SPE can help you to expand your comfort zone. Here are some ways to gain experience by volunteering that can make you more successful in your career.

  • Get involved as a volunteer in your chapter, section, or YP Group.
  • Take small steps. Once you do something that initially seemed out of reach, you will be less hesitant to take the next small step and then the next.
  • Think long term. Where do you want your career to be in 5 years, and what actions will you have to take to make sure you get there? SPE offers many ways to improve your interpersonal and leadership skills, as well as gain technical knowledge in new areas. 
  • Define the challenge and the opportunity—what you will gain by taking the step, and the downside.
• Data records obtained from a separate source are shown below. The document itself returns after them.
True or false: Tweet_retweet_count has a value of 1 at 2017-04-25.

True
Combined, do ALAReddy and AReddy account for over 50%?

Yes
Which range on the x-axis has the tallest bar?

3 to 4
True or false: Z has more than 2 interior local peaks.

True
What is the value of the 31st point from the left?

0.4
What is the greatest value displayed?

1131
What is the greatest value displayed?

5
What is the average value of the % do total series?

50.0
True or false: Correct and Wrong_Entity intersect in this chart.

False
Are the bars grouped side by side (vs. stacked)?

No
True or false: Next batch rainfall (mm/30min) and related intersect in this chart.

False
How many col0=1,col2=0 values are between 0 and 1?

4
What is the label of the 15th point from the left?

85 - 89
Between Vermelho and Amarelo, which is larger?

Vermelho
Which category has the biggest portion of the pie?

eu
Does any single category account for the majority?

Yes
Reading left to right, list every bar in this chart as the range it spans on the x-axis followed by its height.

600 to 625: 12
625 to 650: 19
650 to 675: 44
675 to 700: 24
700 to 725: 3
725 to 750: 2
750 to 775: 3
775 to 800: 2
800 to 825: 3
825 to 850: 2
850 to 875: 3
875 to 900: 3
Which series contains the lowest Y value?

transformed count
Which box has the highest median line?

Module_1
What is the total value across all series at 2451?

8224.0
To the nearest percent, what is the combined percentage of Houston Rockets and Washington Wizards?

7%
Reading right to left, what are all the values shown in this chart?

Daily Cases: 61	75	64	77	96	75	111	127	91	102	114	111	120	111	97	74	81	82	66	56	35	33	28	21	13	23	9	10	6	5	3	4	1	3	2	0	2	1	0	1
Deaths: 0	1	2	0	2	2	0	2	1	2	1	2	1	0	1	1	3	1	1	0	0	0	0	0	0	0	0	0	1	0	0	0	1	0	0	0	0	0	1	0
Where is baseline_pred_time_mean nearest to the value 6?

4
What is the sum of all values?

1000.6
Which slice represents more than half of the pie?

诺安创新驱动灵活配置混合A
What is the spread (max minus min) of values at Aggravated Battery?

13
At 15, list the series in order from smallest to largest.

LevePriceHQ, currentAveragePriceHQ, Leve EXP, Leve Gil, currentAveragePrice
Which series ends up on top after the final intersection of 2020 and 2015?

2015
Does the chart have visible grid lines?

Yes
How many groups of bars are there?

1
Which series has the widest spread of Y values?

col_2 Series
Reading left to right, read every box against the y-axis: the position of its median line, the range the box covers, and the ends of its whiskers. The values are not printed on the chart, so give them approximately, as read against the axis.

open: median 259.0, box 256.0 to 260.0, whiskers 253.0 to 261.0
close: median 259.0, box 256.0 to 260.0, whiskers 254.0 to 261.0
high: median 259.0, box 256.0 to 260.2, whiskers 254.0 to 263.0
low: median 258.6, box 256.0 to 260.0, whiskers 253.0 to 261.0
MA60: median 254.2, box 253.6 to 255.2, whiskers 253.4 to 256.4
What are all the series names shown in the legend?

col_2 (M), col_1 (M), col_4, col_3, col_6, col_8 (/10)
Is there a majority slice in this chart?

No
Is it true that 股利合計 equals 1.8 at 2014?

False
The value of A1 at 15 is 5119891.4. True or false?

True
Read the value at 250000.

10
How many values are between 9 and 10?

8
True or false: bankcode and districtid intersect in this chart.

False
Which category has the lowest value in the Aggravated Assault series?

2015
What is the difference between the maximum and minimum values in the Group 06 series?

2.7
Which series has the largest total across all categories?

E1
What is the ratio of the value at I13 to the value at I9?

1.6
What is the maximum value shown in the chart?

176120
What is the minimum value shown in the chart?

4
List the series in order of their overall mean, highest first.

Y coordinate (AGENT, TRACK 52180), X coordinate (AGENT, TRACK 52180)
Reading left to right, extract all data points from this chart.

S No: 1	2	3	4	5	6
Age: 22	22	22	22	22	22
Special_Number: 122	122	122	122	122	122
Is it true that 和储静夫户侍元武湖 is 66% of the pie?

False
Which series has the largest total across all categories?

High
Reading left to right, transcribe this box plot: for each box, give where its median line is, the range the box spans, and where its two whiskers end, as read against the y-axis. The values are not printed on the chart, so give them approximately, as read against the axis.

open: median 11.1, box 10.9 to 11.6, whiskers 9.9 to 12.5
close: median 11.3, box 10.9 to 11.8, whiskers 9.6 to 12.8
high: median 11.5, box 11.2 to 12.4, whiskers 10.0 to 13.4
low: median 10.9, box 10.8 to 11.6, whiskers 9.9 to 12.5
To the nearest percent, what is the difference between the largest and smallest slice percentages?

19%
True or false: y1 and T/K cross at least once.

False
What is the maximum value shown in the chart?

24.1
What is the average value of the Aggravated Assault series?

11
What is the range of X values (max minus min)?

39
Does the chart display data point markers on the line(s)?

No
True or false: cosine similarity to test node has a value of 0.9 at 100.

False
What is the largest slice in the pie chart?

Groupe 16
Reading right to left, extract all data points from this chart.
Most of the time, the risk is minimal, and the reward will be great by taking opportunities to serve SPE.
  • Be prepared to work hard. Once you’ve committed to take the step outside of your comfort zone, make the most of the opportunity through preparation and follow-through. Proving you can do your assignment will give you confidence, and you will build credibility with both your management and your peers.

Bill Cobb heads William M. Cobb & Associates, a petroleum consulting firm based in Dallas specializing in waterflooding, fluid injection, field studies, reserves evaluation and certification, and reservoir management. Cobb’s 35 years of experience in the petroleum industry includes research, staff, and district positions for Arco Oil and Gas. He also headed oil and gas operations for Cornell Oil Company, an independent oil and gas company. Cobb taught reservoir engineering at Mississippi State University, where he now serves on the Dean’s Development Council. He is currently an adjunct professor of petroleum engineering at Texas A&M University.

Before he was 2008 SPE president, Cobb served as SPE vice president of finance and on many SPE committees, including the Reservoir Engineering Program Committee, Publications Review Committee, Distinguished Author Series Committee, and as chairperson of the Formation Evaluation Committee. He chaired the committee that recommended opening an SPE office in the Middle East and served on the SPE Fund Raising Committee in support of the initiative. He was an SPE Distinguished Lecturer in 1995. In 1999, he received the SPE Reservoir Engineering Award.

Cobb has served in numerous leadership positions at the section level, including program chairperson and general chairperson for the Hydrocarbon Economics and Evaluation Symposium sponsored by the Dallas Section. In addition to publishing technical papers, he has made more than 50 technical presentations to SPE sections throughout the world.

He received BS and MS degrees from Mississippi State University and a PhD from Stanford University, all in petroleum engineering.